ESTRATTO DEL DOCUMENTO:
-.-.-

Cass. civ. Sez. V, Sent., 28-06-2012, n. 10799

Sentenza scelta dal dott. Domenico Cirasole direttore del sito giuridico http://www.gadit.it/

Svolgimento del processo

La Commissione tributaria della regione Puglia sez. 11 Bari con sentenza 16.7.2009 n. 71 ha accolto l’appello proposto dall’Ufficio di Gioia del Colle della Agenzia delle Entrate, ed in totale riforma della sentenza di prime cure ha dichiarato legittimo l’avviso di accertamento emesso nei confronti di A.A. – n.q. di titolare della omonima ditta individuale esercente l’attività di commercio di autoveicoli -, con il quale era stata recuperata IVA evasa per Euro 328.352,00 a rettifica dei redditi di impresa indicati nella dichiarazione fiscale relativa all’anno 2003, per costi indeducibili ed illegittima applicazione del regime fiscale IVA c.d.

del margine sulla importazione dalla Germania di auto usate.

-.-.-

ISTRUZIONI:
1/ Riproduci il passo della sentenza che comincia con "Cass. civ. Sez." e prosegue fino a "di auto usate.".
2/ In base alla sentenza, spiega per quali motivi l'avviso di accertamento emesso nei confronti di A.A. ha recuperato l'IVA evasa.

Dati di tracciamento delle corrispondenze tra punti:
-.-.-

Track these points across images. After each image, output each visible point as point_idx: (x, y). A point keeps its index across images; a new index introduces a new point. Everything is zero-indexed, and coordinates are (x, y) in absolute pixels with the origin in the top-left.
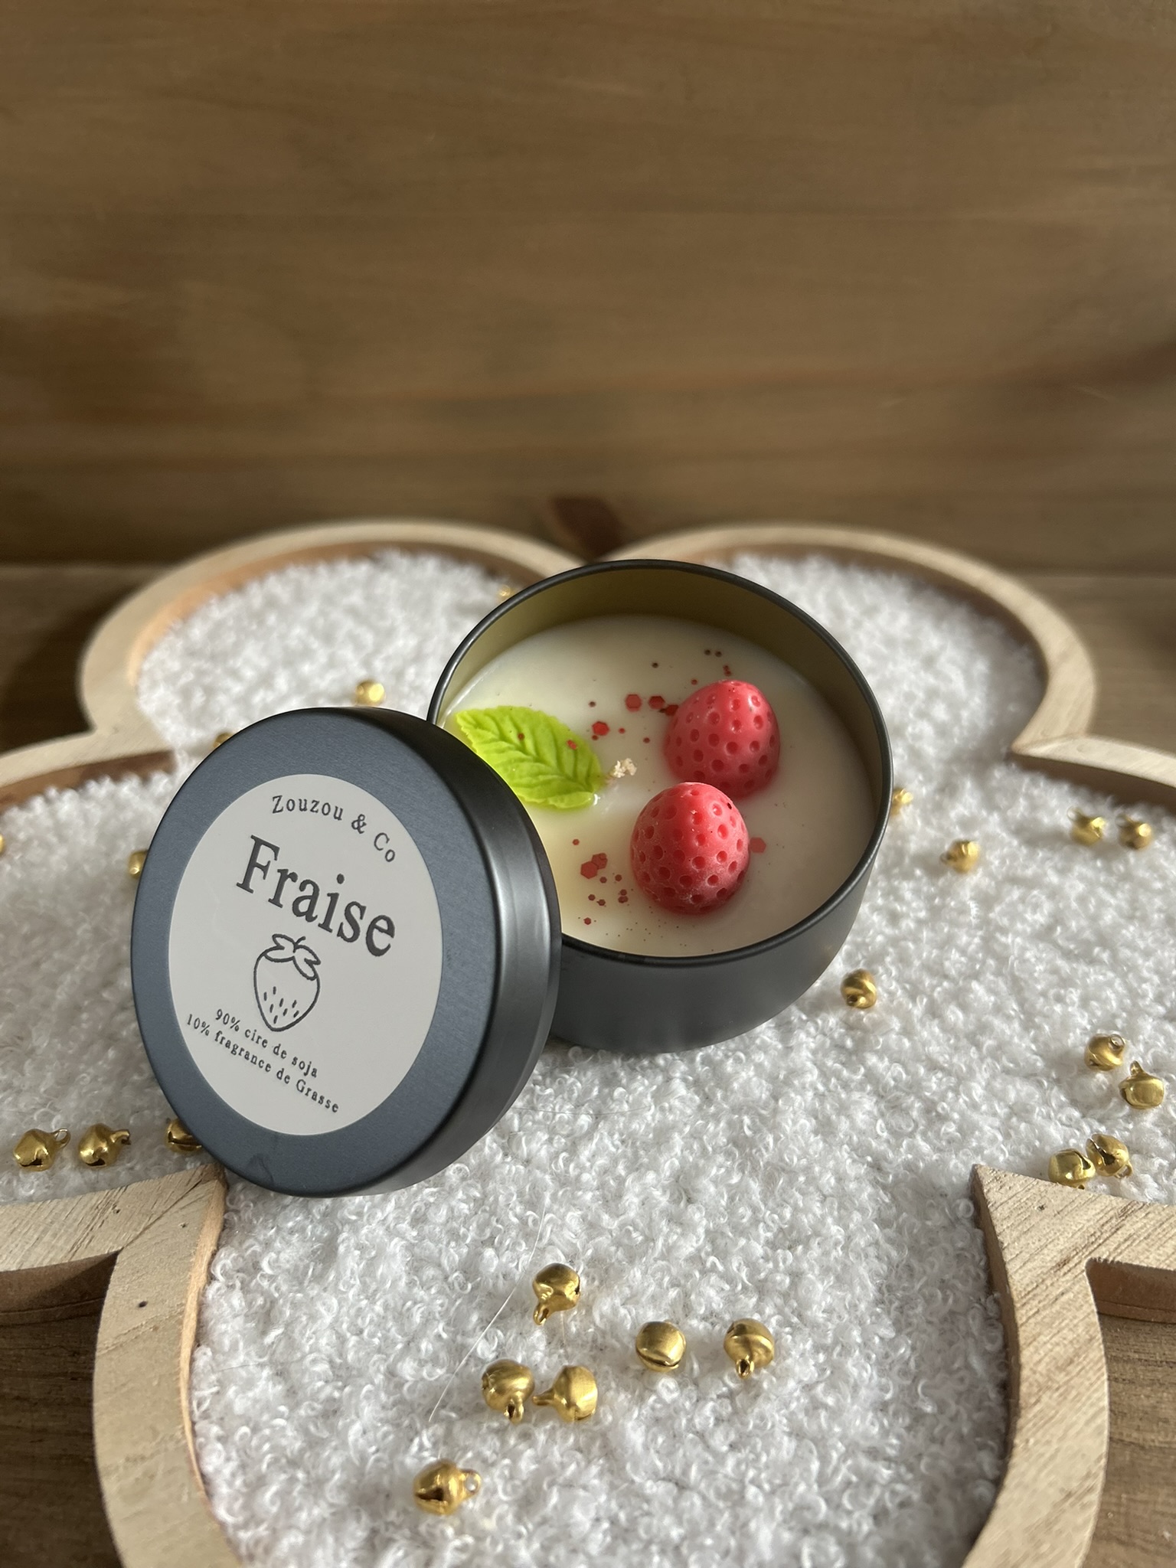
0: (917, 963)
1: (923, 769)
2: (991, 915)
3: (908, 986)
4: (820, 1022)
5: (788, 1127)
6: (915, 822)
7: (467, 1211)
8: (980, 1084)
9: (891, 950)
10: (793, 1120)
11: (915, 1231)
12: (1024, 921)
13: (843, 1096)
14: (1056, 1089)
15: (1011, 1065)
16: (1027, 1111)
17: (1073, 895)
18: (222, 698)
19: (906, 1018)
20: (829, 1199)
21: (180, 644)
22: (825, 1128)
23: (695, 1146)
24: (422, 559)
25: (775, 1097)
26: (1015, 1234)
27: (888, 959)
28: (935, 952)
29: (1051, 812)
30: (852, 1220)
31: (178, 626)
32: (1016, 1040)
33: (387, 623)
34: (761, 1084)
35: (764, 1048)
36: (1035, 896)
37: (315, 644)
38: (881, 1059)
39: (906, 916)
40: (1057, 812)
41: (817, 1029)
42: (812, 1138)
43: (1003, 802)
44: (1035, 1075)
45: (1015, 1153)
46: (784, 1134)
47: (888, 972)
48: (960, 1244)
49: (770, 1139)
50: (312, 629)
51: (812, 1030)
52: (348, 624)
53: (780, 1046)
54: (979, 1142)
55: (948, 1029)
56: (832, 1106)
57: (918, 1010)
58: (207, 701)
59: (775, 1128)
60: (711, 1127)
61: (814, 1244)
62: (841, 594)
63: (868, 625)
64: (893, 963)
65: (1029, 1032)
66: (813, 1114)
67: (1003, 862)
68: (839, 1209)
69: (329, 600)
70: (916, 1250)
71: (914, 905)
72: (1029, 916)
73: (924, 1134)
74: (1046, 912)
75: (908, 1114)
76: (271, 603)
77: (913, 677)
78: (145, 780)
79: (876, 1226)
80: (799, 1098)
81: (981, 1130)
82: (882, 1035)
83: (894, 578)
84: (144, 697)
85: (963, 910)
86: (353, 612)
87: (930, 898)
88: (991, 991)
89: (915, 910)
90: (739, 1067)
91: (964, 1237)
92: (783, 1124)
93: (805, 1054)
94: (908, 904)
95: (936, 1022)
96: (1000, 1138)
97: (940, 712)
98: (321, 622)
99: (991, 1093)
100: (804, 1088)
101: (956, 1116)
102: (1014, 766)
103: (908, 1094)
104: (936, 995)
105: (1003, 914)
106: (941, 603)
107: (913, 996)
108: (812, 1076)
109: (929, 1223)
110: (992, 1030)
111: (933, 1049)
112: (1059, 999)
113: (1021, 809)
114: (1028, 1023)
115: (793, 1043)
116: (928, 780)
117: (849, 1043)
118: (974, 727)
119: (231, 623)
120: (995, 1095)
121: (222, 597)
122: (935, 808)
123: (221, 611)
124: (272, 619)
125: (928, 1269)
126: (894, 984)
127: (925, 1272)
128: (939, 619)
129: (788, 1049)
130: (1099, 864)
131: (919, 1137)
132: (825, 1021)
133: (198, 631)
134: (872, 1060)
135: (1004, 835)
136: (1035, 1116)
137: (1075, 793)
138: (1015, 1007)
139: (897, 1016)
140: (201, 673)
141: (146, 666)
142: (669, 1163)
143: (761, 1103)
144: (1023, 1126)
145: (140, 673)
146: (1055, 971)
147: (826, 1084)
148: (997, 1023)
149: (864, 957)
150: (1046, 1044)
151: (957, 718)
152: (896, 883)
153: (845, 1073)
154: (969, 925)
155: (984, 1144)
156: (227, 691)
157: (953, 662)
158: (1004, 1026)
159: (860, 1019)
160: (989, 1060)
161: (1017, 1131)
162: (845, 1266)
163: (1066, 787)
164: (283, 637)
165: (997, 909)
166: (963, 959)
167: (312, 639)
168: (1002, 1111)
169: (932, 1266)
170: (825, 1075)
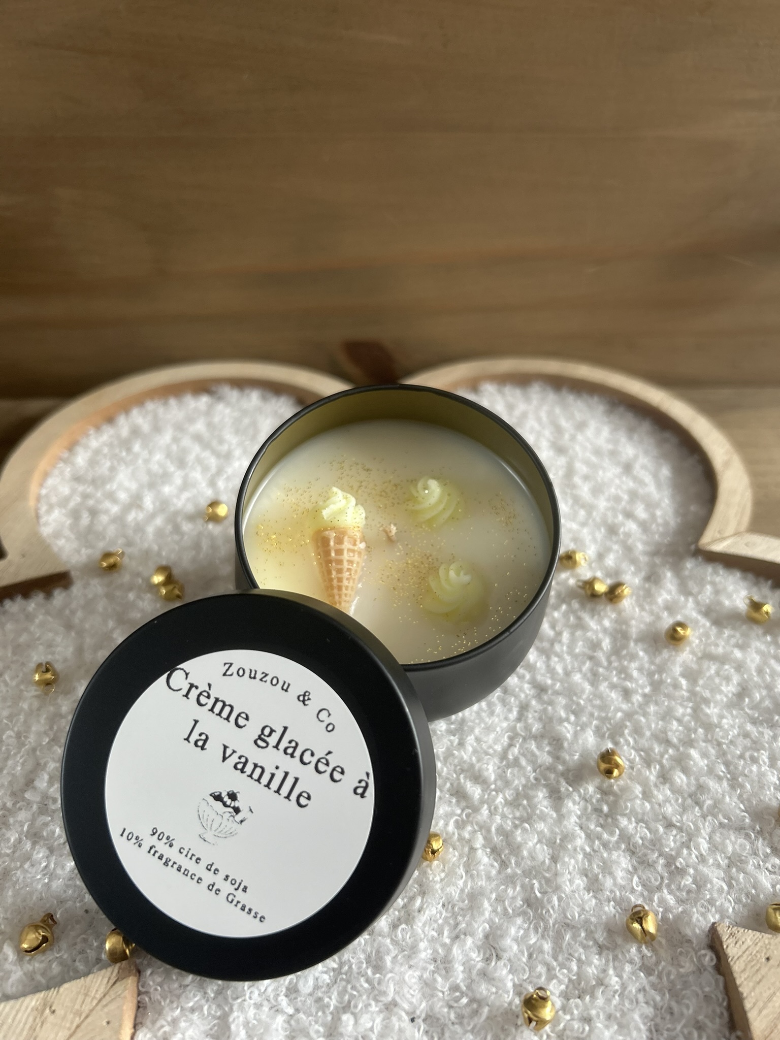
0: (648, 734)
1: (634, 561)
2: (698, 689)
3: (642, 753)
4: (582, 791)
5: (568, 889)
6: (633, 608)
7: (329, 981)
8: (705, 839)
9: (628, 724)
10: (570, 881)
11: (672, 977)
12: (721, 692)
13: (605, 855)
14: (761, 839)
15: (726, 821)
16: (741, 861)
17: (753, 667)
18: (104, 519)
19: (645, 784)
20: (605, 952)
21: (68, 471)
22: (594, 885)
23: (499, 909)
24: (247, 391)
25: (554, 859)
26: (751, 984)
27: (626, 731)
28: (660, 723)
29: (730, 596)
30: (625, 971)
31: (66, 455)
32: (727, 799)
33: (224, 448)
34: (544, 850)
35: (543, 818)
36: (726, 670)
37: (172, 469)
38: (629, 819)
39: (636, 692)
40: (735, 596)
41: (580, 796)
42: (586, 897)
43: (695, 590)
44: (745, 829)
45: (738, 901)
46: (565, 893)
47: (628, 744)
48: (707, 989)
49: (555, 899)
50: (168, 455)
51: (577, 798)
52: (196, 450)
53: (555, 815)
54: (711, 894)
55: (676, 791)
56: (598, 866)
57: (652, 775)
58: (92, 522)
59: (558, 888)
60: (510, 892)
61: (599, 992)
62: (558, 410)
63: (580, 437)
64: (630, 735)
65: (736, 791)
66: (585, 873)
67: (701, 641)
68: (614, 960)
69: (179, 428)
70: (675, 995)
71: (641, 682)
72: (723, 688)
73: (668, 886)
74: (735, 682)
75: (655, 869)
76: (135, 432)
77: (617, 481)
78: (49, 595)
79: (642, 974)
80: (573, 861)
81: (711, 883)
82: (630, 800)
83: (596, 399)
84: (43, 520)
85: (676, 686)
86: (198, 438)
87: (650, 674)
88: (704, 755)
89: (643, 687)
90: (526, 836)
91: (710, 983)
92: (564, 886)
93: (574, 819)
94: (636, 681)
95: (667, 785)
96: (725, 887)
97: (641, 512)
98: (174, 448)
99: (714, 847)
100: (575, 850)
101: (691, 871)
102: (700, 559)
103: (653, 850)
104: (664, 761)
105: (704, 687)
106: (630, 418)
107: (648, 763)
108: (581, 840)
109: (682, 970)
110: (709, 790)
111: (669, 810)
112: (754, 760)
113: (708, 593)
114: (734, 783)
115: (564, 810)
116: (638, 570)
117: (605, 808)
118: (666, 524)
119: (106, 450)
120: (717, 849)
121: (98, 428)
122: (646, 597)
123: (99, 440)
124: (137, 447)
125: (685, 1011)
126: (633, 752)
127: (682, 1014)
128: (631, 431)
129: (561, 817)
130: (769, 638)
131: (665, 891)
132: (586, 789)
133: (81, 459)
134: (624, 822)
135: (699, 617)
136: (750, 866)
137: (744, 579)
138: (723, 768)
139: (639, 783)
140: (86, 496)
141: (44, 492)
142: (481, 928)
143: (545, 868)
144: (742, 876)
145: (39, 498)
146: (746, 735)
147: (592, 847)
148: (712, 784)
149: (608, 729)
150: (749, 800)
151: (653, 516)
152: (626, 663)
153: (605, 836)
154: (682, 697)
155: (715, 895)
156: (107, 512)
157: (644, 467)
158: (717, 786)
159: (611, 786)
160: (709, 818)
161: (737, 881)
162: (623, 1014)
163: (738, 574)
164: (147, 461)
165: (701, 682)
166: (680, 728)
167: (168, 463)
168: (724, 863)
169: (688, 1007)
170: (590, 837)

-.-.-

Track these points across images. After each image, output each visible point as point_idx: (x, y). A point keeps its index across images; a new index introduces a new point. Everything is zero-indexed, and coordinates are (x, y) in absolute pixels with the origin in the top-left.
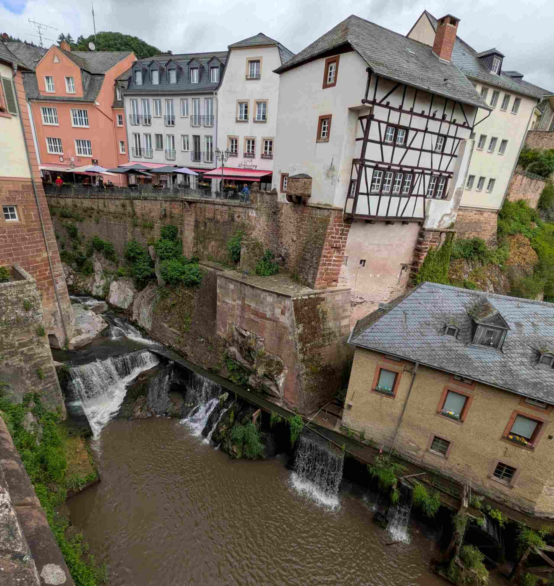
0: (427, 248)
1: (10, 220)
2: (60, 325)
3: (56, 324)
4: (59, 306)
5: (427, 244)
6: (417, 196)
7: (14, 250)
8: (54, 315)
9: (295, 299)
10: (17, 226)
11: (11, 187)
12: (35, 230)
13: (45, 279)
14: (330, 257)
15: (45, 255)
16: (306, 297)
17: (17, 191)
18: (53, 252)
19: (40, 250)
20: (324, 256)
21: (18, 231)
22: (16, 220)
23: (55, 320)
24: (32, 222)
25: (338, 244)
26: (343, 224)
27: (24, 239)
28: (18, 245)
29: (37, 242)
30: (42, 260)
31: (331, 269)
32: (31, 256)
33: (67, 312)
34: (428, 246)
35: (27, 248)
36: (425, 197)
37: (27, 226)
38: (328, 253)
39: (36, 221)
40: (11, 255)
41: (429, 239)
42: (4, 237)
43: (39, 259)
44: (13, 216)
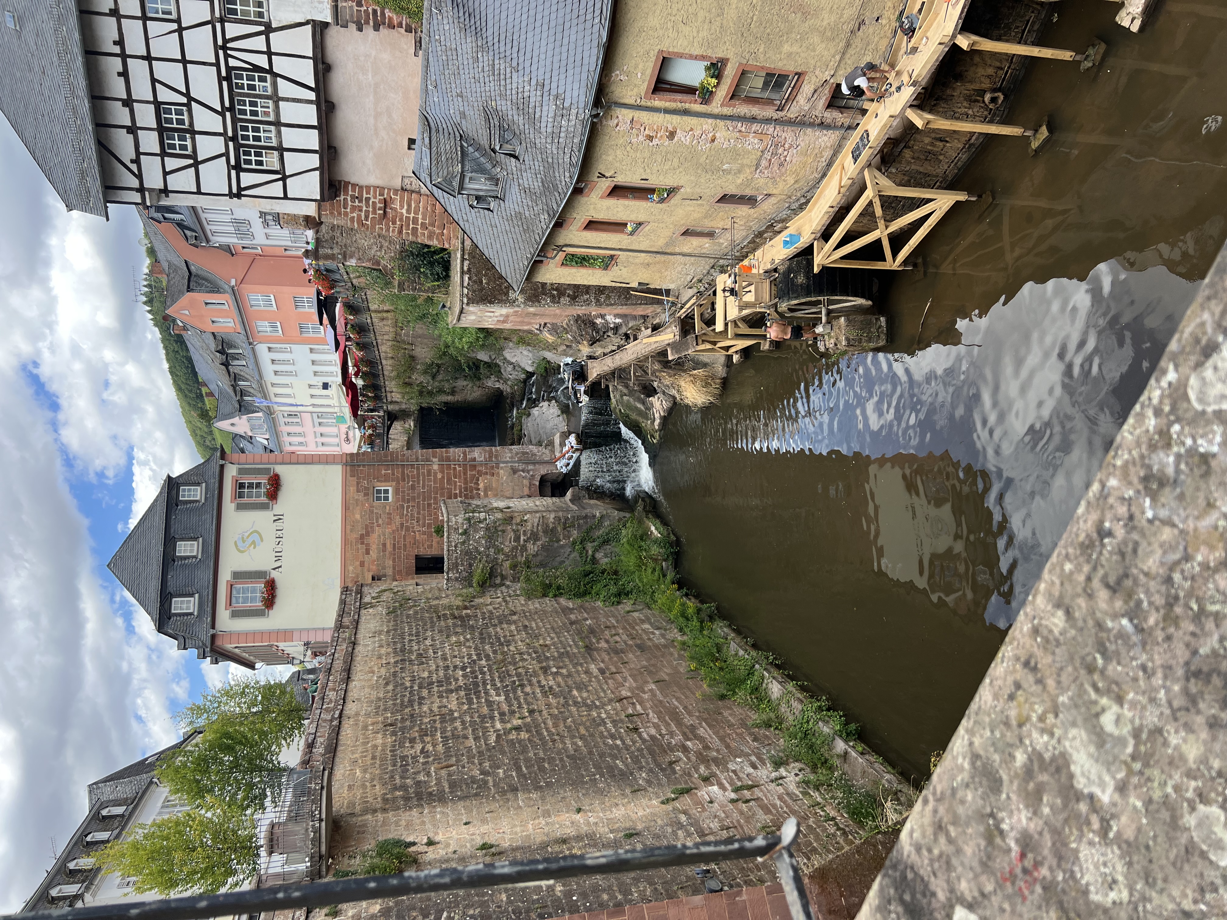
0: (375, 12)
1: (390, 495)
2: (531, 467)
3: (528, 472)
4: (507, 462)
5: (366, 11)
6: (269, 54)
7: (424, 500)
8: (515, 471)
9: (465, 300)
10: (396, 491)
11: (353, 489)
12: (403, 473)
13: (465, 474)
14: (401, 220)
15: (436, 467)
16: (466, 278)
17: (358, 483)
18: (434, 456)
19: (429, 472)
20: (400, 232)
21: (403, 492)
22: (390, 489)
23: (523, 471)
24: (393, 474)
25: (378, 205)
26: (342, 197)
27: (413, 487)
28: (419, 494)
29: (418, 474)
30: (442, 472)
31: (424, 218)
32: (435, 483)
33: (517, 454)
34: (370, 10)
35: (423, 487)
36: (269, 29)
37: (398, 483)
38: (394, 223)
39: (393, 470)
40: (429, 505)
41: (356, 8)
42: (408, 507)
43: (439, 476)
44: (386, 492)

-.-.-

SOLUZIONI DEI COMPITI:
1/
Cass. civ. Sez. V, Sent., 28-06-2012, n. 10799

Sentenza scelta dal dott. Domenico Cirasole direttore del sito giuridico http://www.gadit.it/

Svolgimento del processo

La Commissione tributaria della regione Puglia sez. 11 Bari con sentenza 16.7.2009 n. 71 ha accolto l’appello proposto dall’Ufficio di Gioia del Colle della Agenzia delle Entrate, ed in totale riforma della sentenza di prime cure ha dichiarato legittimo l’avviso di accertamento emesso nei confronti di A.A. – n.q. di titolare della omonima ditta individuale esercente l’attività di commercio di autoveicoli -, con il quale era stata recuperata IVA evasa per Euro 328.352,00 a rettifica dei redditi di impresa indicati nella dichiarazione fiscale relativa all’anno 2003, per costi indeducibili ed illegittima applicazione del regime fiscale IVA c.d.

del margine sulla importazione dalla Germania di auto usate.

2/ L'avviso di accertamento ha recuperato l'IVA evasa, pari a Euro 328.352,00, per due motivi. Il primo sono i costi indeducibili. Il secondo è l'illegittima applicazione del regime fiscale IVA del margine all'importazione di auto usate dalla Germania.